Dirty, Difficult, Dangerous von Wissam Charaf. In Beirut, Libanon, entsteht zwischen dem äthiopischen Hausmädchen Mehdia und dem aus Syrien geflohenen Ahmed eine unmögliche Liebe, während sie mit prekären Lebensbedingungen kämpfen. Trotz zunehmender Feindseligkeit in ihrer Umgebung versuchen sie, zusammenzuhalten und den widrigen Umständen zu trotzen. Wissam Charaf erzählt einfühlsam und humorvoll ihre Geschichte.

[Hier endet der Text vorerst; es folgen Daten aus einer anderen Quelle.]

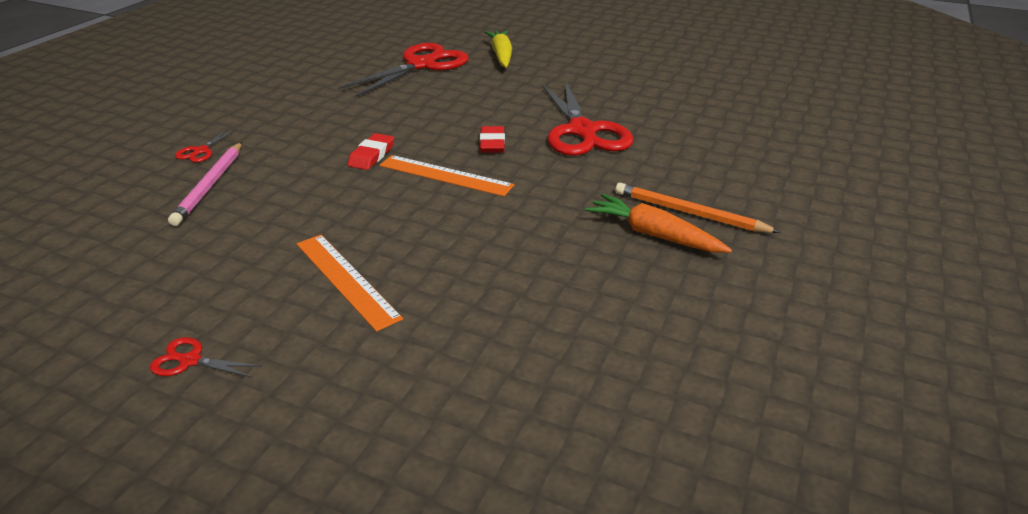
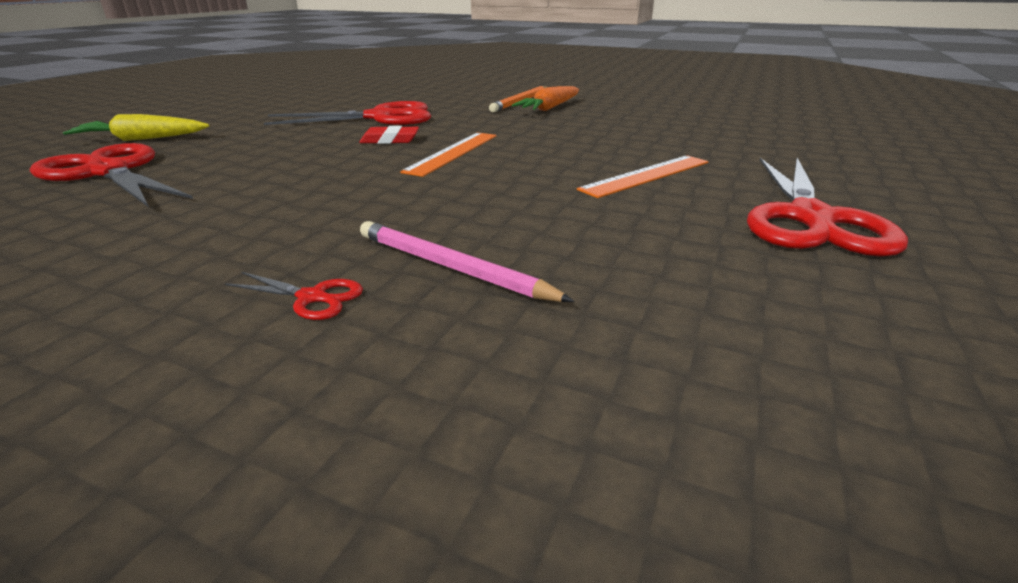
camera: 90 degrees left, 5 degrees down
red scissors [150,337,262,378] -> red scissors [747,158,908,257], size x2.43
pink pencil [168,142,242,226] -> pink pencil turned 150 degrees counterclockwise [360,221,574,302]
red eraser [348,133,394,170] -> none

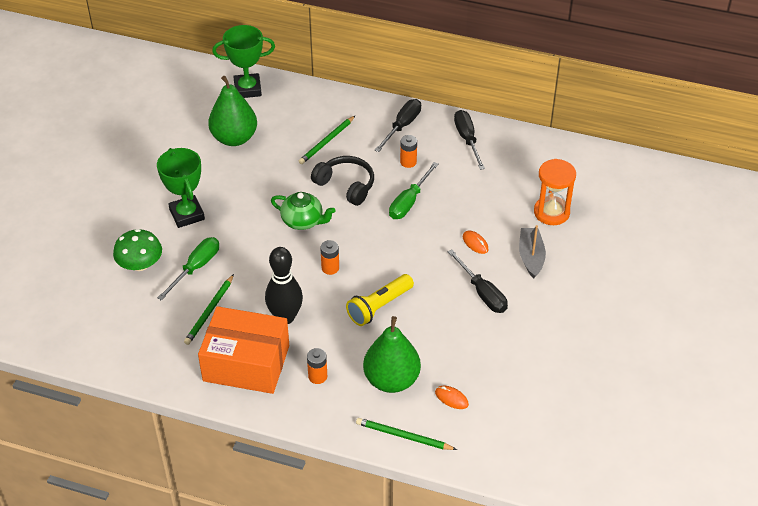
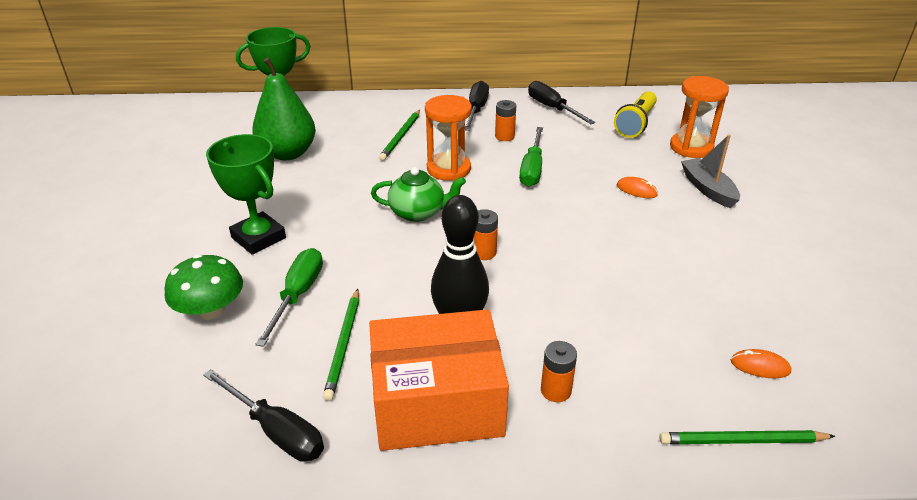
camera: 20 degrees left, 10 degrees down
black headphones [311,156,374,206] -> orange hourglass [425,95,472,181]
yellow flashlight [346,274,414,326] -> yellow flashlight moved to [614,91,657,138]
green pear [363,316,421,393] -> none
black screwdriver [448,250,508,313] -> black screwdriver moved to [203,369,324,462]

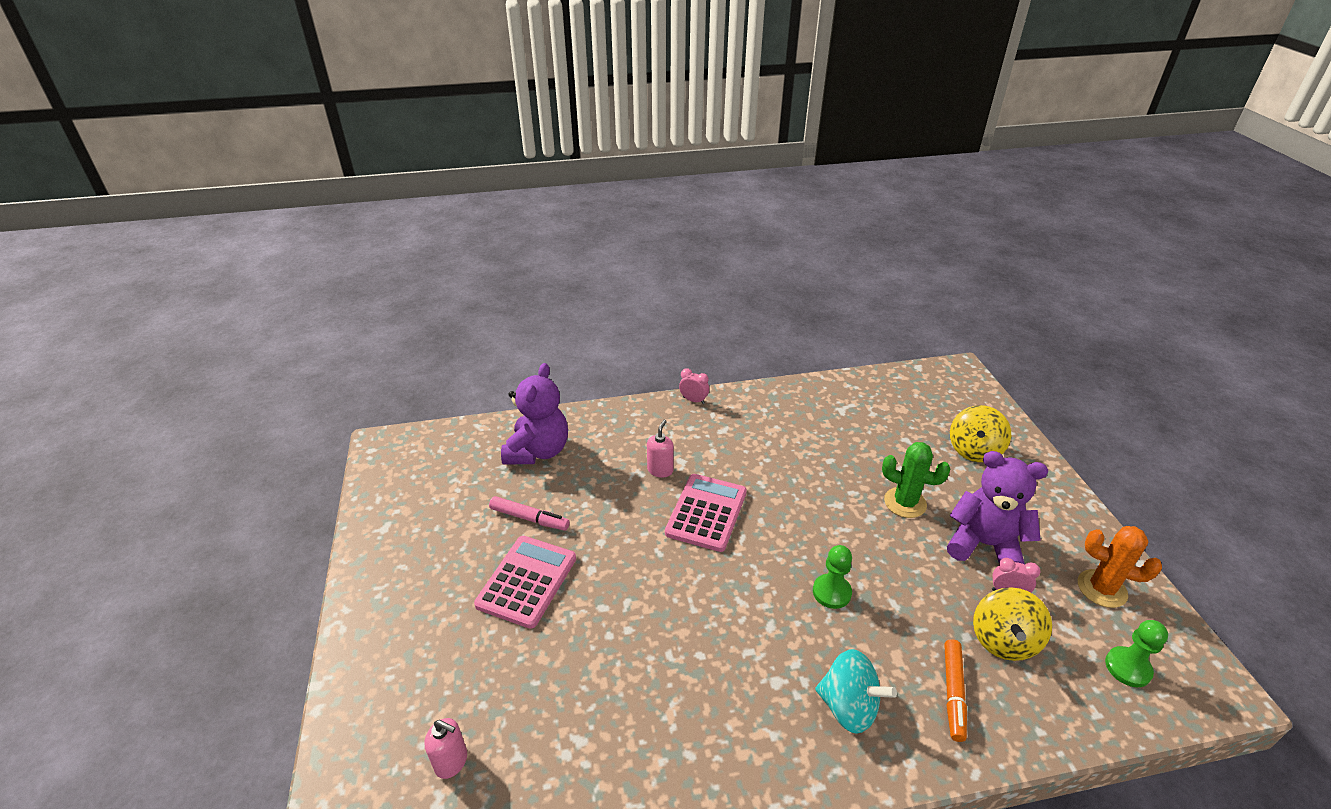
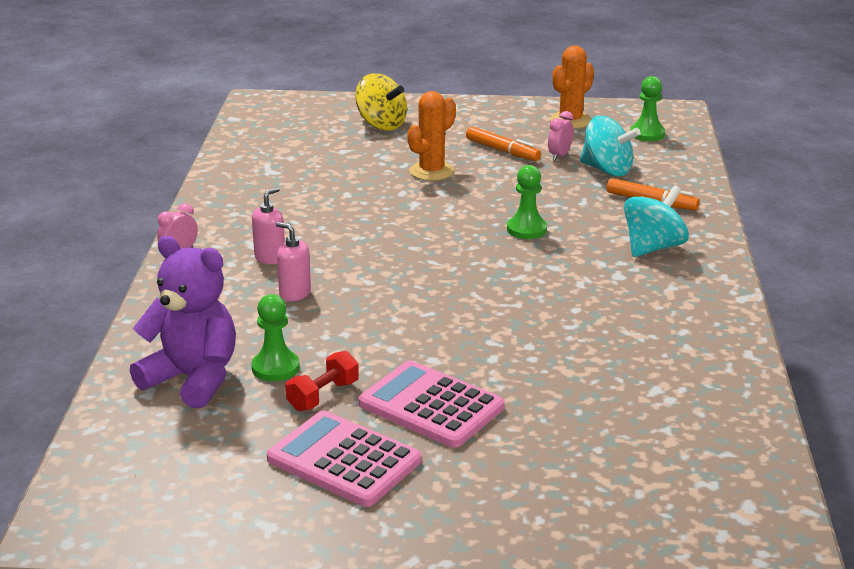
camera: 75 degrees left, 10 degrees down
pink soap dispenser [424,718,467,779] -> pink soap dispenser moved to [252,187,285,264]
pink marker [489,496,570,531] -> red dumbbell [285,351,359,411]
pink calculator [665,474,747,552] -> pink calculator moved to [267,410,422,507]
green cactus [882,442,951,518] -> orange cactus [408,91,456,181]
purple teddy bear [947,451,1048,564] -> orange marker [466,126,541,161]
yellow spinning top [973,587,1052,661] -> turquoise spinning top [580,116,641,176]
none -> green pawn [251,294,300,381]

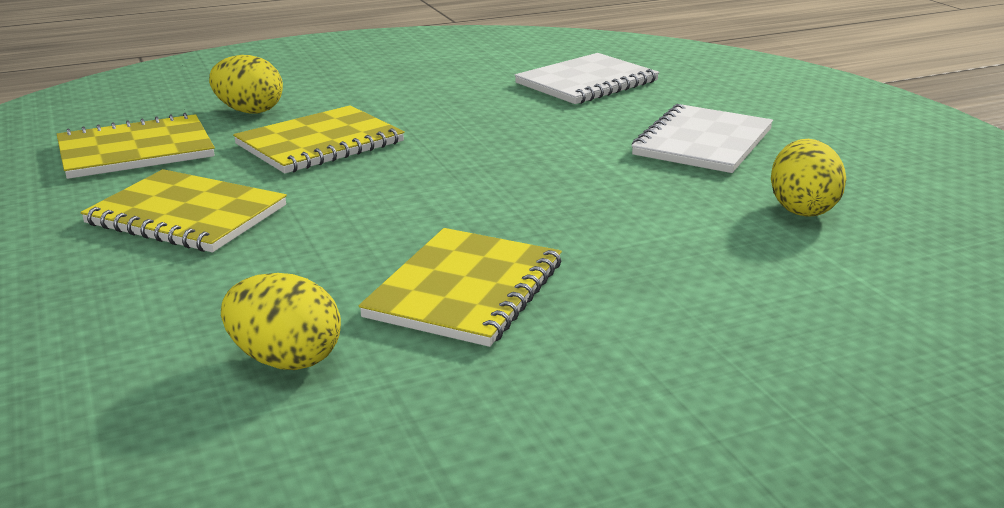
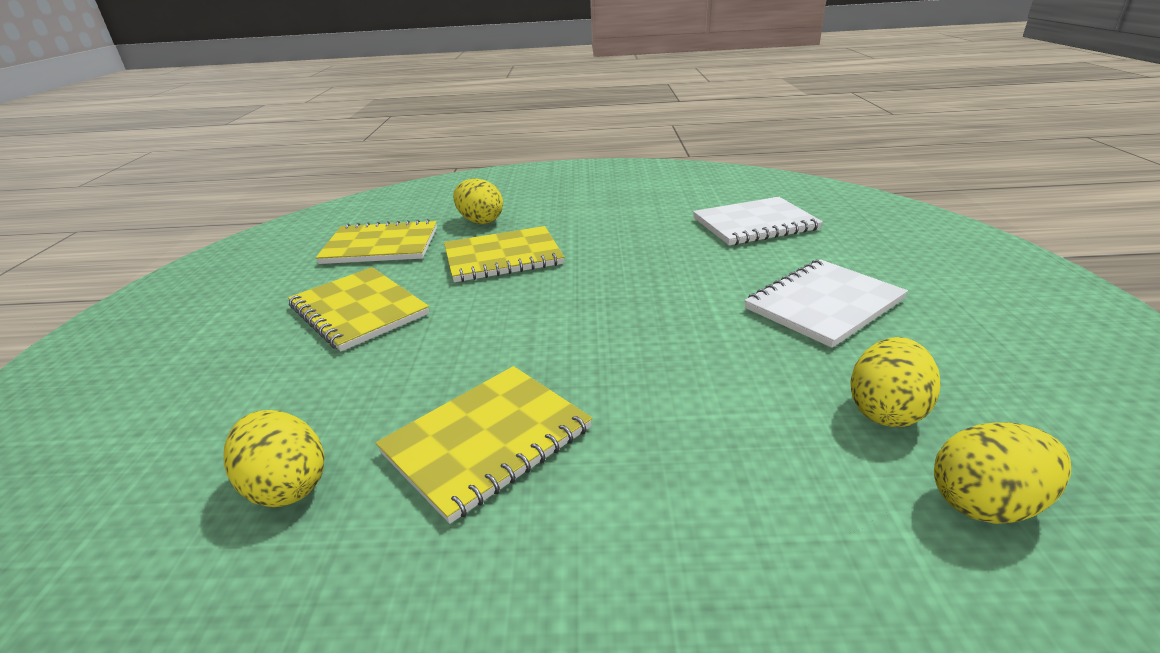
camera: 25 degrees right, 5 degrees up
none -> yellow egg [934,422,1071,524]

It Must Be Heaven von Elia Suleiman. Elia Suleiman porträtiert in seinem Film Palästina nicht nur als einen Ort, sondern vielmehr als einen Zustand, der überall repliziert werden kann. Sein Alter Ego, E.S., ein Regisseur aus Nazareth, reist nach Paris und New York, um seinen Film zu finanzieren. Mit einem zurückhaltenden Lächeln beobachtet er die absurde Welt um ihn herum. Suleiman kommentiert humorvoll den globalen Zustand und erhielt für seinen Film eine besondere Erwähnung beim Hauptwettbewerb der Filmfestspiele von Cannes. Kritik auf Französisch.

Das Festival findet in der ganzen Stadt statt: Arsenal Cinema, City Kino Wedding, CineStar Kino in der KulturBrauerei, Sinema Transtopia, Wolf Kino, silent green Kulturquartier, Gretchen.